While Meta has announced that Sandhya Devanathan—currently VP of its gaming business in the APAC region—will take over as India head in January 2023, it is yet to appoint a replacement for Bose. Meanwhile, Aggarwal has been replaced by Shivnath Thukral, a former business journalist and public policy head at WhatsApp India.
This assumes significance as the social media giant is under increased regulatory scrutiny in India now. The proposed amendments to the IT Act, 2000—currently in draft form and likely to be tabled in Parliament sometime next year—is expected to crack down on the spread of fake news and hold social media companies accountable. The Supreme Court, too, has dismissed pleas by WhatsApp and Meta challenging a Competition Commission of India (CCI) probe into the messaging platform’s 2021 privacy policy. The CCI believes that WhatsApp’s new privacy policy is not about privacy but focussed more on the company’s access to user data and its ability to share it with third parties including its parent company to help monetise and generate revenue through it.

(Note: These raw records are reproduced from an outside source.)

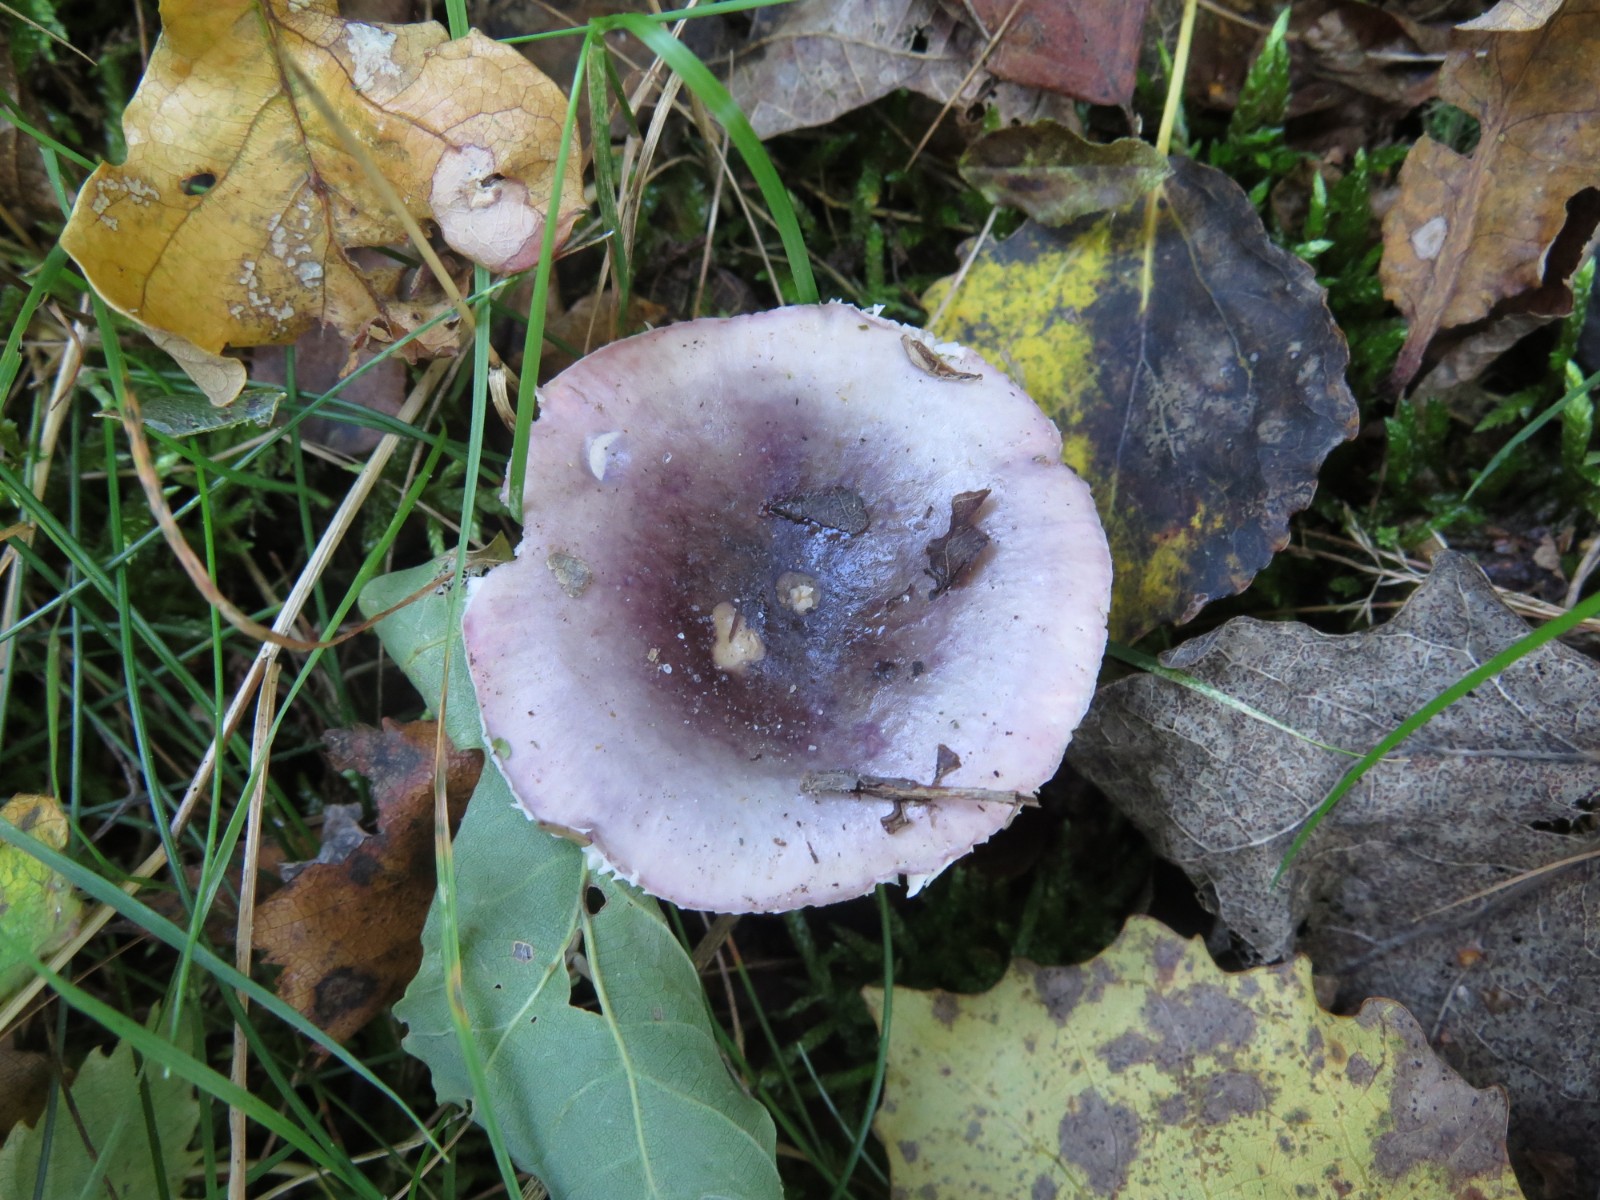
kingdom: Fungi
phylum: Basidiomycota
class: Agaricomycetes
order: Russulales
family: Russulaceae
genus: Russula
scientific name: Russula fragilis
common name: savbladet skørhat
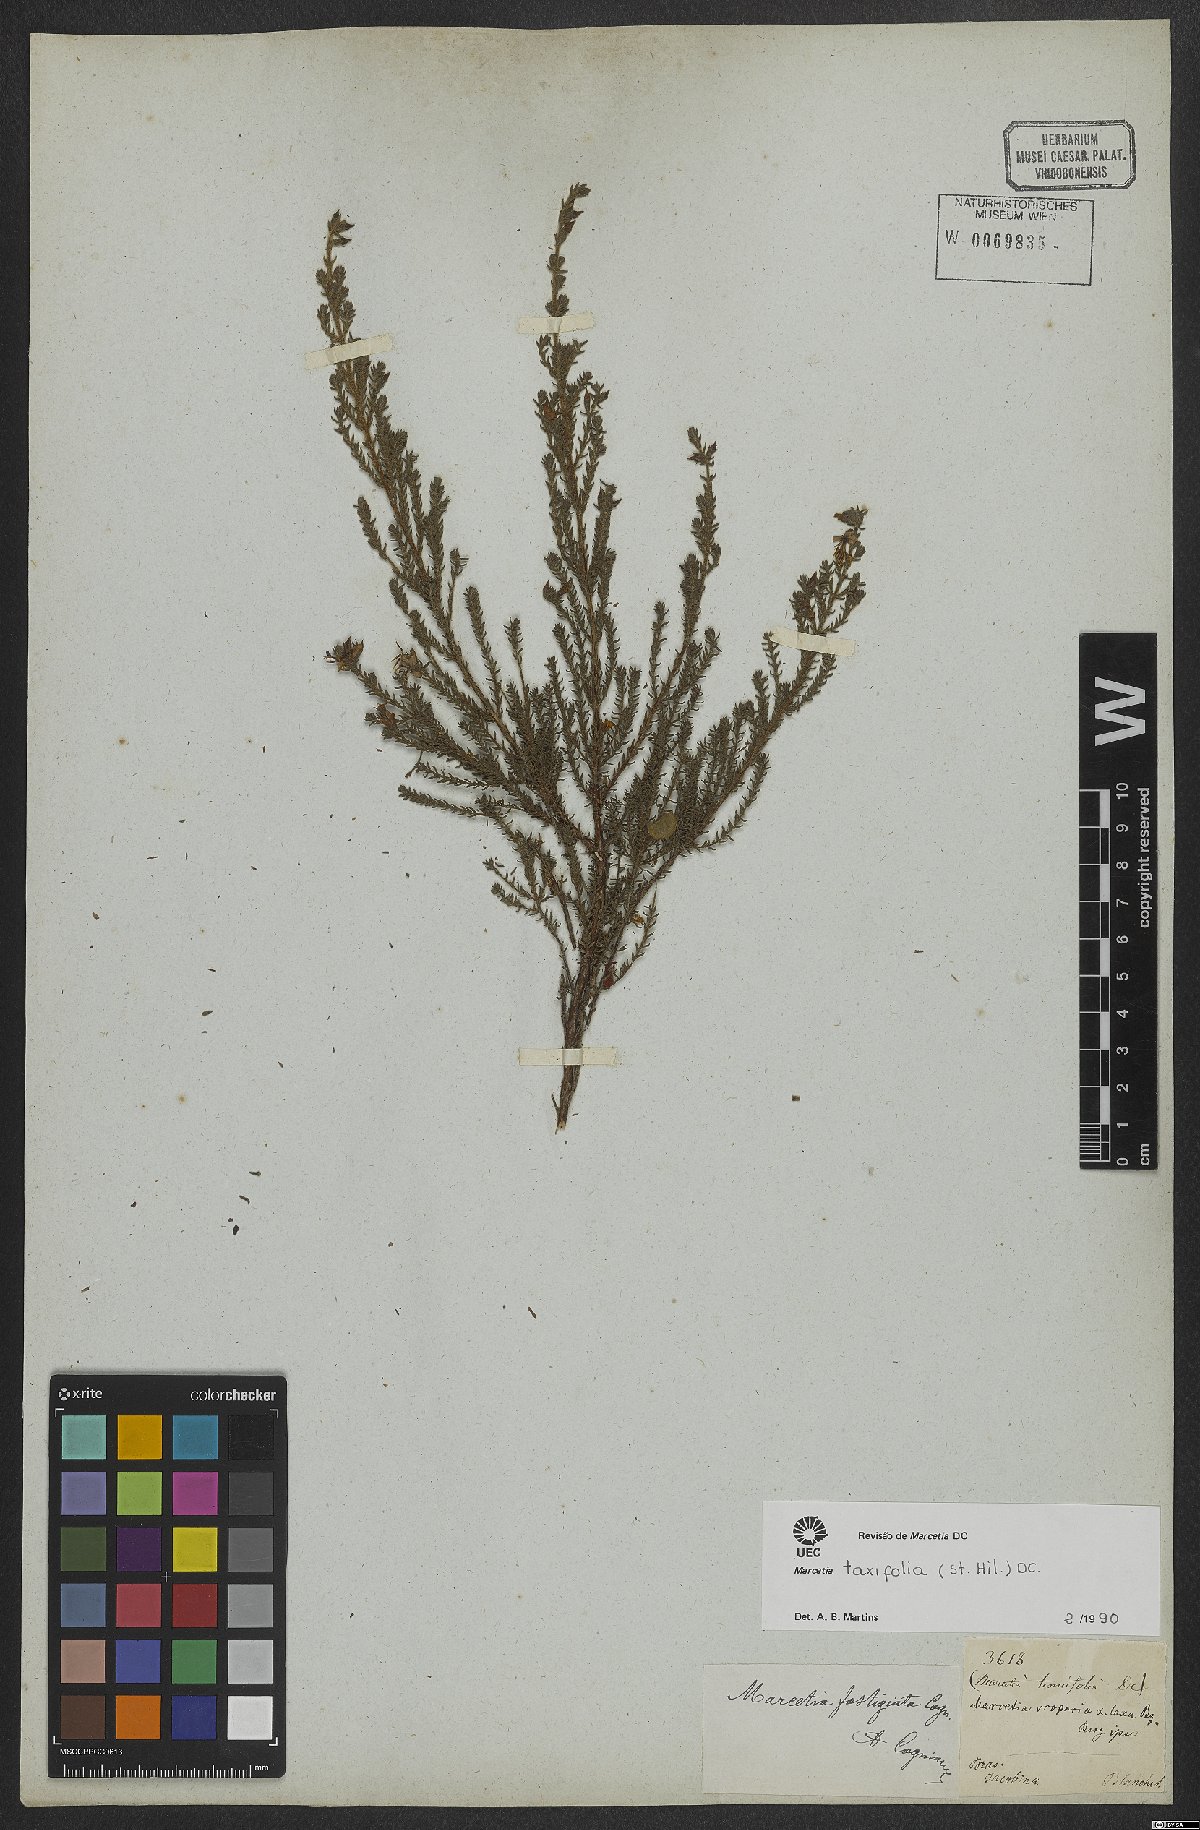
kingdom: Plantae
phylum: Tracheophyta
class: Magnoliopsida
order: Myrtales
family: Melastomataceae
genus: Marcetia
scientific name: Marcetia taxifolia
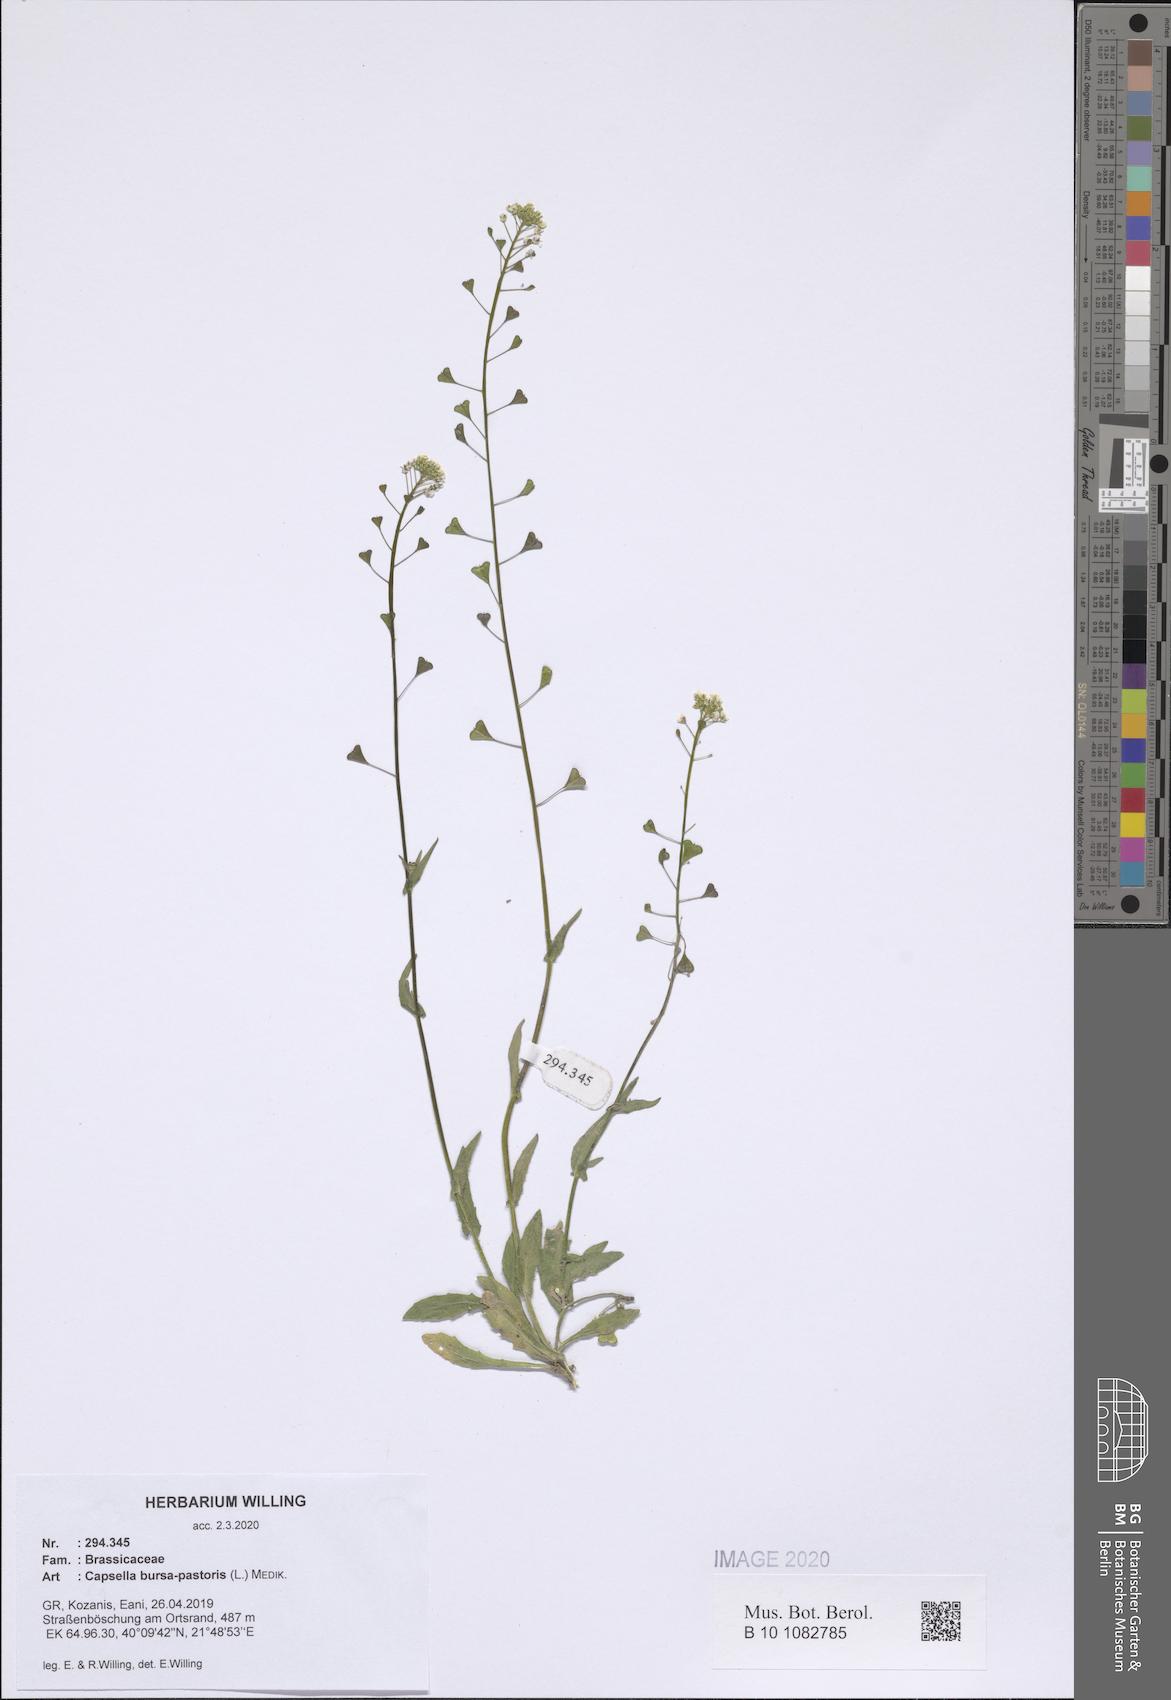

Meanwhile, Meta has laid off employees and undertaken various cost-cutting measures following its heavy investments into the metaverse project that looks likely to continue for the time being. The company also received an open letter in October from Brad Gerstner, Chairman and CEO, Altimeter Capital, one of its largest shareholders, to reduce headcount and expenses on the metaverse to get its “mojo back”. This was shortly before the company reported a 19 per cent year-on-year rise in operating costs to $22.1 billion in the July-September quarter, led by its investments into the metaverse.
Amidst all this, the incoming leadership at Meta’s India operations will have their hands full in the next few months.